§ **What to do**
Reproduce, exactly and in full, only the lines below from the one containing "i Łazarza zabili.</li>" through the one containing "<li>Świadczył tedy lud, który".

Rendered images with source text
--------------------------------

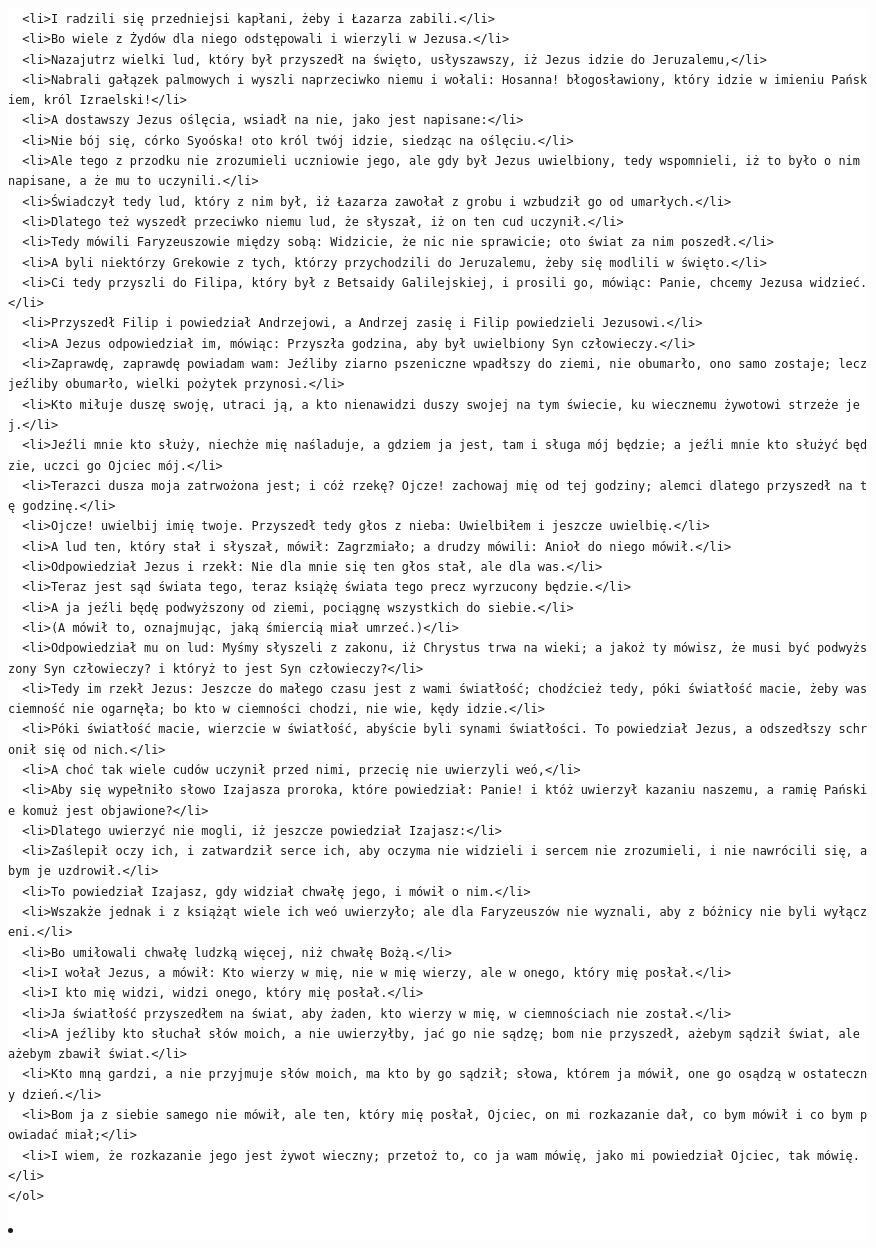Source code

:       <li>I radzili się przedniejsi kapłani, żeby i Łazarza zabili.</li>
      <li>Bo wiele z Żydów dla niego odstępowali i wierzyli w Jezusa.</li>
      <li>Nazajutrz wielki lud, który był przyszedł na święto, usłyszawszy, iż Jezus idzie do Jeruzalemu,</li>
      <li>Nabrali gałązek palmowych i wyszli naprzeciwko niemu i wołali: Hosanna! błogosławiony, który idzie w imieniu Pańskiem, król Izraelski!</li>
      <li>A dostawszy Jezus oślęcia, wsiadł na nie, jako jest napisane:</li>
      <li>Nie bój się, córko Syoóska! oto król twój idzie, siedząc na oślęciu.</li>
      <li>Ale tego z przodku nie zrozumieli uczniowie jego, ale gdy był Jezus uwielbiony, tedy wspomnieli, iż to było o nim napisane, a że mu to uczynili.</li>
      <li>Świadczył tedy lud, który z nim był, iż Łazarza zawołał z grobu i wzbudził go od umarłych.</li>
      <li>Dlatego też wyszedł przeciwko niemu lud, że słyszał, iż on ten cud uczynił.</li>
      <li>Tedy mówili Faryzeuszowie między sobą: Widzicie, że nic nie sprawicie; oto świat za nim poszedł.</li>
      <li>A byli niektórzy Grekowie z tych, którzy przychodzili do Jeruzalemu, żeby się modlili w święto.</li>
      <li>Ci tedy przyszli do Filipa, który był z Betsaidy Galilejskiej, i prosili go, mówiąc: Panie, chcemy Jezusa widzieć.</li>
      <li>Przyszedł Filip i powiedział Andrzejowi, a Andrzej zasię i Filip powiedzieli Jezusowi.</li>
      <li>A Jezus odpowiedział im, mówiąc: Przyszła godzina, aby był uwielbiony Syn człowieczy.</li>
      <li>Zaprawdę, zaprawdę powiadam wam: Jeźliby ziarno pszeniczne wpadłszy do ziemi, nie obumarło, ono samo zostaje; lecz jeźliby obumarło, wielki pożytek przynosi.</li>
      <li>Kto miłuje duszę swoję, utraci ją, a kto nienawidzi duszy swojej na tym świecie, ku wiecznemu żywotowi strzeże jej.</li>
      <li>Jeźli mnie kto służy, niechże mię naśladuje, a gdziem ja jest, tam i sługa mój będzie; a jeźli mnie kto służyć będzie, uczci go Ojciec mój.</li>
      <li>Terazci dusza moja zatrwożona jest; i cóż rzekę? Ojcze! zachowaj mię od tej godziny; alemci dlatego przyszedł na tę godzinę.</li>
      <li>Ojcze! uwielbij imię twoje. Przyszedł tedy głos z nieba: Uwielbiłem i jeszcze uwielbię.</li>
      <li>A lud ten, który stał i słyszał, mówił: Zagrzmiało; a drudzy mówili: Anioł do niego mówił.</li>
      <li>Odpowiedział Jezus i rzekł: Nie dla mnie się ten głos stał, ale dla was.</li>
      <li>Teraz jest sąd świata tego, teraz książę świata tego precz wyrzucony będzie.</li>
      <li>A ja jeźli będę podwyższony od ziemi, pociągnę wszystkich do siebie.</li>
      <li>(A mówił to, oznajmując, jaką śmiercią miał umrzeć.)</li>
      <li>Odpowiedział mu on lud: Myśmy słyszeli z zakonu, iż Chrystus trwa na wieki; a jakoż ty mówisz, że musi być podwyższony Syn człowieczy? i któryż to jest Syn człowieczy?</li>
      <li>Tedy im rzekł Jezus: Jeszcze do małego czasu jest z wami światłość; chodźcież tedy, póki światłość macie, żeby was ciemność nie ogarnęła; bo kto w ciemności chodzi, nie wie, kędy idzie.</li>
      <li>Póki światłość macie, wierzcie w światłość, abyście byli synami światłości. To powiedział Jezus, a odszedłszy schronił się od nich.</li>
      <li>A choć tak wiele cudów uczynił przed nimi, przecię nie uwierzyli weó,</li>
      <li>Aby się wypełniło słowo Izajasza proroka, które powiedział: Panie! i któż uwierzył kazaniu naszemu, a ramię Pańskie komuż jest objawione?</li>
      <li>Dlatego uwierzyć nie mogli, iż jeszcze powiedział Izajasz:</li>
      <li>Zaślepił oczy ich, i zatwardził serce ich, aby oczyma nie widzieli i sercem nie zrozumieli, i nie nawrócili się, abym je uzdrowił.</li>
      <li>To powiedział Izajasz, gdy widział chwałę jego, i mówił o nim.</li>
      <li>Wszakże jednak i z książąt wiele ich weó uwierzyło; ale dla Faryzeuszów nie wyznali, aby z bóżnicy nie byli wyłączeni.</li>
      <li>Bo umiłowali chwałę ludzką więcej, niż chwałę Bożą.</li>
      <li>I wołał Jezus, a mówił: Kto wierzy w mię, nie w mię wierzy, ale w onego, który mię posłał.</li>
      <li>I kto mię widzi, widzi onego, który mię posłał.</li>
      <li>Ja światłość przyszedłem na świat, aby żaden, kto wierzy w mię, w ciemnościach nie został.</li>
      <li>A jeźliby kto słuchał słów moich, a nie uwierzyłby, jać go nie sądzę; bom nie przyszedł, ażebym sądził świat, ale ażebym zbawił świat.</li>
      <li>Kto mną gardzi, a nie przyjmuje słów moich, ma kto by go sądził; słowa, którem ja mówił, one go osądzą w ostateczny dzień.</li>
      <li>Bom ja z siebie samego nie mówił, ale ten, który mię posłał, Ojciec, on mi rozkazanie dał, co bym mówił i co bym powiadać miał;</li>
      <li>I wiem, że rozkazanie jego jest żywot wieczny; przetoż to, co ja wam mówię, jako mi powiedział Ojciec, tak mówię.</li>
    </ol>
  </li>
  <li>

--------------------------------

§ **Output of the exercise**
:       <li>I radzili się przedniejsi kapłani, żeby i Łazarza zabili.</li>
      <li>Bo wiele z Żydów dla niego odstępowali i wierzyli w Jezusa.</li>
      <li>Nazajutrz wielki lud, który był przyszedł na święto, usłyszawszy, iż Jezus idzie do Jeruzalemu,</li>
      <li>Nabrali gałązek palmowych i wyszli naprzeciwko niemu i wołali: Hosanna! błogosławiony, który idzie w imieniu Pańskiem, król Izraelski!</li>
      <li>A dostawszy Jezus oślęcia, wsiadł na nie, jako jest napisane:</li>
      <li>Nie bój się, córko Syoóska! oto król twój idzie, siedząc na oślęciu.</li>
      <li>Ale tego z przodku nie zrozumieli uczniowie jego, ale gdy był Jezus uwielbiony, tedy wspomnieli, iż to było o nim napisane, a że mu to uczynili.</li>
      <li>Świadczył tedy lud, który z nim był, iż Łazarza zawołał z grobu i wzbudził go od umarłych.</li>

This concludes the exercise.